On Jan. 25, when the bills had already passed one of the Utah Legislature’s chambers but before they cleared final legislative hurdles the next day, a group of Democrats staged a protest against the two measures—wearing all black as a sign of mourning.

That’s because we are hurting as we join with our communities, our marginalized communities and vulnerable communities, through this process and we just came out of the Senate floor that passed H.B.257 and H.B. 261 and they may move really fast to the governor’s desk,” one of the state representatives said, according to a video posted on an account on X called End Wokeness.

Utah Gov. Spencer Cox, a Republican, is expected to sign both bills into law. During a news conference in December, Mr. Cox voiced strong support for the anti-DEI bill.

“I can assure you, after this legislative session, it will not be happening here in the state of Utah, these diversity statements that you have to sign to get hired,” Mr. Cox said.

“It’s bordering on evil, that we’re forcing people into a political framework before they can even apply for a job, by the state.”

More Details

The bathroom bill, H.B. 257, bars people from using bathrooms for the opposite sex in schools and government-owned or -controlled buildings.

The measure also stipulates that the state’s definition of “male” and “female” are based on biological characteristics such as genitalia as opposed to gender identity.

There are exceptions for unisex or single-occupant facilities, changing rooms not open to the general public, and intersex individuals.

Supporters of the bill have argued that it’s needed to protect women from male predators seeking to enter bathrooms or changing rooms under the pretense that they are transgender.

Opponents claim that the bill unfairly singles out people from the transgender community.

The DEI bill, H.B. 261, would prohibit universities and government entities from having offices that promote certain policies or require employees to submit statements of allegiance to DEI principles.
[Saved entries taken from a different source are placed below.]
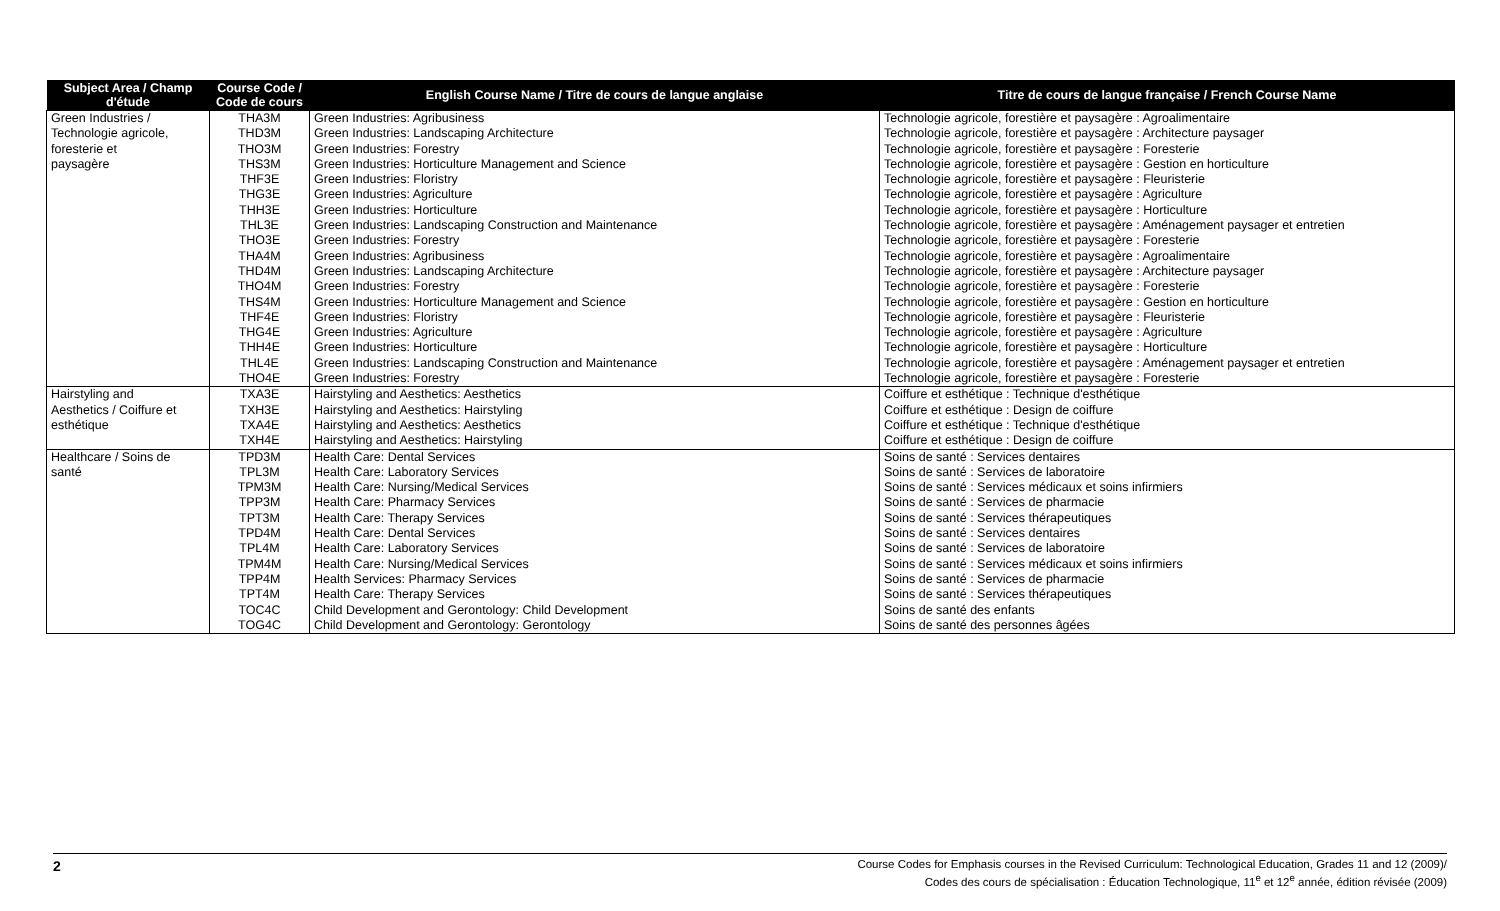| Subject Area / Champ d'étude | Course Code / Code de cours | English Course Name / Titre de cours de langue anglaise | Titre de cours de langue française / French Course Name |
| --- | --- | --- | --- |
| Green Industries / | THA3M | Green Industries: Agribusiness | Technologie agricole, forestière et paysagère : Agroalimentaire |
| Technologie agricole, | THD3M | Green Industries: Landscaping Architecture | Technologie agricole, forestière et paysagère : Architecture paysager |
| foresterie et | THO3M | Green Industries: Forestry | Technologie agricole, forestière et paysagère : Foresterie |
| paysagère | THS3M | Green Industries: Horticulture Management and Science | Technologie agricole, forestière et paysagère : Gestion en horticulture |
| | THF3E | Green Industries: Floristry | Technologie agricole, forestière et paysagère : Fleuristerie |
| | THG3E | Green Industries: Agriculture | Technologie agricole, forestière et paysagère : Agriculture |
| | THH3E | Green Industries: Horticulture | Technologie agricole, forestière et paysagère : Horticulture |
| | THL3E | Green Industries: Landscaping Construction and Maintenance | Technologie agricole, forestière et paysagère : Aménagement paysager et entretien |
| | THO3E | Green Industries: Forestry | Technologie agricole, forestière et paysagère : Foresterie |
| | THA4M | Green Industries: Agribusiness | Technologie agricole, forestière et paysagère : Agroalimentaire |
| | THD4M | Green Industries: Landscaping Architecture | Technologie agricole, forestière et paysagère : Architecture paysager |
| | THO4M | Green Industries: Forestry | Technologie agricole, forestière et paysagère : Foresterie |
| | THS4M | Green Industries: Horticulture Management and Science | Technologie agricole, forestière et paysagère : Gestion en horticulture |
| | THF4E | Green Industries: Floristry | Technologie agricole, forestière et paysagère : Fleuristerie |
| | THG4E | Green Industries: Agriculture | Technologie agricole, forestière et paysagère : Agriculture |
| | THH4E | Green Industries: Horticulture | Technologie agricole, forestière et paysagère : Horticulture |
| | THL4E | Green Industries: Landscaping Construction and Maintenance | Technologie agricole, forestière et paysagère : Aménagement paysager et entretien |
| | THO4E | Green Industries: Forestry | Technologie agricole, forestière et paysagère : Foresterie |
| Hairstyling and | TXA3E | Hairstyling and Aesthetics: Aesthetics | Coiffure et esthétique : Technique d'esthétique |
| Aesthetics / Coiffure et | TXH3E | Hairstyling and Aesthetics: Hairstyling | Coiffure et esthétique : Design de coiffure |
| esthétique | TXA4E | Hairstyling and Aesthetics: Aesthetics | Coiffure et esthétique : Technique d'esthétique |
| | TXH4E | Hairstyling and Aesthetics: Hairstyling | Coiffure et esthétique : Design de coiffure |
| Healthcare / Soins de | TPD3M | Health Care: Dental Services | Soins de santé : Services dentaires |
| santé | TPL3M | Health Care: Laboratory Services | Soins de santé : Services de laboratoire |
| | TPM3M | Health Care: Nursing/Medical Services | Soins de santé : Services médicaux et soins infirmiers |
| | TPP3M | Health Care: Pharmacy Services | Soins de santé : Services de pharmacie |
| | TPT3M | Health Care: Therapy Services | Soins de santé : Services thérapeutiques |
| | TPD4M | Health Care: Dental Services | Soins de santé : Services dentaires |
| | TPL4M | Health Care: Laboratory Services | Soins de santé : Services de laboratoire |
| | TPM4M | Health Care: Nursing/Medical Services | Soins de santé : Services médicaux et soins infirmiers |
| | TPP4M | Health Services: Pharmacy Services | Soins de santé : Services de pharmacie |
| | TPT4M | Health Care: Therapy Services | Soins de santé : Services thérapeutiques |
| | TOC4C | Child Development and Gerontology: Child Development | Soins de santé des enfants |
| | TOG4C | Child Development and Gerontology: Gerontology | Soins de santé des personnes âgées |
2
Course Codes for Emphasis courses in the Revised Curriculum: Technological Education, Grades 11 and 12 (2009)/
Codes des cours de spécialisation : Éducation Technologique, 11<sup>e</sup> et 12<sup>e</sup> année, édition révisée (2009)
It also prohibits mandatory DEI training.

So far this year, Republican lawmakers have proposed several dozen bills across at least 17 states that restrict various DEI initiatives or require their public disclosure, according to an Associated Press legislative tally.

Democrats, by contrast, have filed at least 20 bills in nine states that would promote or require DEI measures.

Deluge of DEI

The rise of DEI has been pronounced across businesses, colleges, and other institutions in the United States.

For instance, more than 60 percent of U.S. companies have a race- or gender-based DEI program, according to a 2022 Harvard Business Review survey.

Also, a recent report from The Heritage Foundation shows that DEI initiatives were present at 81 percent of community colleges reviewed; that figure was 96 percent when counting only community colleges with more than 10,000 students.

But the backlash against DEI also has been pronounced.

In June 2023, the U.S. Supreme Court struck down the use of racially discriminatory admissions policies at educational facilities that receive federal funding.

Subsequently, state attorneys general from a dozen states urged major U.S. corporations to abandon their use of racial quotas and race-based preferences in hiring and contracting.

Later, a report published by DEI consultancy firm Paradigm Strategies Inc. identified a decline in corporate DEI budgets and a drop in the number of organizations with a set DEI strategy.

The year “2023 has undeniably shifted the DEI landscape for years to come,” according to the report.

“External forces are no longer pushing companies to invest in DEI; instead, in some cases, external forces are pushing back on companies’ investment in DEI,” it reads.